* **Exercise aim**
Exactly the lines from the one that holds "footstool: none [711,433,796,503]" to the end of the data below: retype these and nothing else.

**********

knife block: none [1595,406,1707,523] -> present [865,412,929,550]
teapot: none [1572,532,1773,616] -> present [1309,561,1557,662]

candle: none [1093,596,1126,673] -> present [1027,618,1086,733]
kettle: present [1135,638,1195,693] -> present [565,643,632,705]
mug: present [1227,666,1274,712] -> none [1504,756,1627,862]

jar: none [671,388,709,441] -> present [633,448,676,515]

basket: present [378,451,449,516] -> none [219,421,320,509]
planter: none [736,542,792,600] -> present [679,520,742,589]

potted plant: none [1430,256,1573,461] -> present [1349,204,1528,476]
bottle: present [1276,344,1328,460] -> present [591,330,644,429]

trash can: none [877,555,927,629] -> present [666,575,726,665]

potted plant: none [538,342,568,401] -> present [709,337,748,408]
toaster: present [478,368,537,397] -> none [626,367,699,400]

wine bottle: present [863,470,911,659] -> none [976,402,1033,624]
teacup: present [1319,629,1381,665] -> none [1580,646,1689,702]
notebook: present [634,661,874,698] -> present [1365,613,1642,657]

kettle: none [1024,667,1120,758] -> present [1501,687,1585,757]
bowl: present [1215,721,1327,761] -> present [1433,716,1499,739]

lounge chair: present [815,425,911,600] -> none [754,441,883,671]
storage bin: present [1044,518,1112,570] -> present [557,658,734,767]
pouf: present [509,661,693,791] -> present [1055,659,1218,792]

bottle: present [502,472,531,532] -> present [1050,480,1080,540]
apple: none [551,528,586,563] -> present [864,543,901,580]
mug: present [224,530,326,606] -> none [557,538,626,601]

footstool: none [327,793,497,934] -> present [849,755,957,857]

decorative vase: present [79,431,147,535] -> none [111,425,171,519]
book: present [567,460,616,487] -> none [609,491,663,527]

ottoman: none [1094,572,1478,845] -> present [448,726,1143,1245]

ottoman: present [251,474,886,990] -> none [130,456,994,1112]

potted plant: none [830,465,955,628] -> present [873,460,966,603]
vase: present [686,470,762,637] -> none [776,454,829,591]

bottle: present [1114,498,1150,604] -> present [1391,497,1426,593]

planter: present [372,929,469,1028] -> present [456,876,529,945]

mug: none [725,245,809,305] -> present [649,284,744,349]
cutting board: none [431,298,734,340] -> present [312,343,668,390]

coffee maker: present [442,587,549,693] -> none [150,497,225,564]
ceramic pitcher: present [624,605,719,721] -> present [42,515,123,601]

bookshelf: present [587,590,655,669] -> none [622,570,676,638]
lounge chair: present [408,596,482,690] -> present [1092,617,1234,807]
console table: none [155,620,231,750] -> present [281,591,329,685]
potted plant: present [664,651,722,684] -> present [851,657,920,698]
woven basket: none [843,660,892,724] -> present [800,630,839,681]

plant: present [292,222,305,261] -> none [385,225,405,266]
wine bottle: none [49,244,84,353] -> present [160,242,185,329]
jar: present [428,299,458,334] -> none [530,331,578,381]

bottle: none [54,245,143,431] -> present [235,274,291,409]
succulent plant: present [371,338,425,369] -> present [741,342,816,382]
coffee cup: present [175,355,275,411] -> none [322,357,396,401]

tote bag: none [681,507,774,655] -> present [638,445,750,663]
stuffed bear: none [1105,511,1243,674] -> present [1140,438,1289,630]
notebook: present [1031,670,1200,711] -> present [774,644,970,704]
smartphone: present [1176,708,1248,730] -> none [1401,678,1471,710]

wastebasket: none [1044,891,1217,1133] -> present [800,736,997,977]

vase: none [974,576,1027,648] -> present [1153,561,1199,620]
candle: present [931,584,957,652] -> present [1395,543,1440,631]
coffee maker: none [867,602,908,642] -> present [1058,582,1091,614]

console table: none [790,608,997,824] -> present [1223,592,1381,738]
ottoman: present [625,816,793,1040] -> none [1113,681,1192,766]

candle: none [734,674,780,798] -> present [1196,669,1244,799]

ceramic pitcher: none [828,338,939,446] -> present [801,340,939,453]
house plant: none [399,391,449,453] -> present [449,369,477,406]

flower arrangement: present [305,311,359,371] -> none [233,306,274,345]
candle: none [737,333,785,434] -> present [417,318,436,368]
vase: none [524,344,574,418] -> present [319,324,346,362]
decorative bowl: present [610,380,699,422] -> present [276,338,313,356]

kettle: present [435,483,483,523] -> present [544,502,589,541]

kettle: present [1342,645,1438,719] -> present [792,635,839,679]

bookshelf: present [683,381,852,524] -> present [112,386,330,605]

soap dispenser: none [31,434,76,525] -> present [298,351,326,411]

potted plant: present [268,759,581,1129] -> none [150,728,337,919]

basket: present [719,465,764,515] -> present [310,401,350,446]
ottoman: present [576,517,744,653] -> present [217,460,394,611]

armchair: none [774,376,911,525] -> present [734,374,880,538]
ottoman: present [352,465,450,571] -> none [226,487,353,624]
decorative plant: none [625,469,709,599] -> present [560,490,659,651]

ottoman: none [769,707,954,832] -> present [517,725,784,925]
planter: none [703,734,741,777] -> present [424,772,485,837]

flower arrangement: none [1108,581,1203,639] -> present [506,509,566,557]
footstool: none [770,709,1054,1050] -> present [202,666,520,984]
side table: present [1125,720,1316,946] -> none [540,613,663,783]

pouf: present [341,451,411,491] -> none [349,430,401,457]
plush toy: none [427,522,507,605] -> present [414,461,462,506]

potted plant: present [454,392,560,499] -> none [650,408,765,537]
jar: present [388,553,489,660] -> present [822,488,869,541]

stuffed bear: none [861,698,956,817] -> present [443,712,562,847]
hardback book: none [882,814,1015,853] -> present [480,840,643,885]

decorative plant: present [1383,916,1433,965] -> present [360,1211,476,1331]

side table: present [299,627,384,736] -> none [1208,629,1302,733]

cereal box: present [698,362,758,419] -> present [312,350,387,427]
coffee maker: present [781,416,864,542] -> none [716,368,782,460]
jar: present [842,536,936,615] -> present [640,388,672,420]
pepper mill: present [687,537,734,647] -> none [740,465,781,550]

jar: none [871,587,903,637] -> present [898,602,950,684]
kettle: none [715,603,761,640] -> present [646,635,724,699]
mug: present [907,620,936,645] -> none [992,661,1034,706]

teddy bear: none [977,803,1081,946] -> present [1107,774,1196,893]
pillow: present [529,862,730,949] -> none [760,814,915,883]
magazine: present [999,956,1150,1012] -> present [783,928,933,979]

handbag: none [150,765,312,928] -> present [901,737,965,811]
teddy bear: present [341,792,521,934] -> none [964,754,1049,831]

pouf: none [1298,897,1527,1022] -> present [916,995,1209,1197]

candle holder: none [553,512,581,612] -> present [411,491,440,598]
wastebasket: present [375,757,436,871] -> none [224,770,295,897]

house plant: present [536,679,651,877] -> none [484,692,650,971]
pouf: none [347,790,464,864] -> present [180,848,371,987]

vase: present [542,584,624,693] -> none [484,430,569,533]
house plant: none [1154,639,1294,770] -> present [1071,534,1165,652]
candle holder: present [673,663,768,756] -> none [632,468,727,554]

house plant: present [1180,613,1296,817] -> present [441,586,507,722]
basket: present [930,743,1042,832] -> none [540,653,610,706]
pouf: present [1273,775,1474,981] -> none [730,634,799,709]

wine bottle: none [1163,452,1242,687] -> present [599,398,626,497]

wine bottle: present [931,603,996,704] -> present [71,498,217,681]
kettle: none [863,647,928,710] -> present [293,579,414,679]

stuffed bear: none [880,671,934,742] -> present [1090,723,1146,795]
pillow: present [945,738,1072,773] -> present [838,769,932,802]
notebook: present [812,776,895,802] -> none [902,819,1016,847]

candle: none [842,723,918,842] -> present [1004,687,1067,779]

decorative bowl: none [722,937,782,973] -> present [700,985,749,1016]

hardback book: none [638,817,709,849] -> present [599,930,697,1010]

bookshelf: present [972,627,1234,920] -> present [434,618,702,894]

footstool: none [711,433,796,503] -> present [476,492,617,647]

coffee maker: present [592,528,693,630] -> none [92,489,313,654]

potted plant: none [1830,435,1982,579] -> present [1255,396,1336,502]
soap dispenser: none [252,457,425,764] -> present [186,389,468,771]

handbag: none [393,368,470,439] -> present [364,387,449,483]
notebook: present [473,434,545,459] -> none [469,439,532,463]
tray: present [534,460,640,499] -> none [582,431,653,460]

**********

* **Task solution**
footstool: none [711,433,796,503] -> present [476,492,617,647]

coffee maker: present [592,528,693,630] -> none [92,489,313,654]

potted plant: none [1830,435,1982,579] -> present [1255,396,1336,502]
soap dispenser: none [252,457,425,764] -> present [186,389,468,771]

handbag: none [393,368,470,439] -> present [364,387,449,483]
notebook: present [473,434,545,459] -> none [469,439,532,463]
tray: present [534,460,640,499] -> none [582,431,653,460]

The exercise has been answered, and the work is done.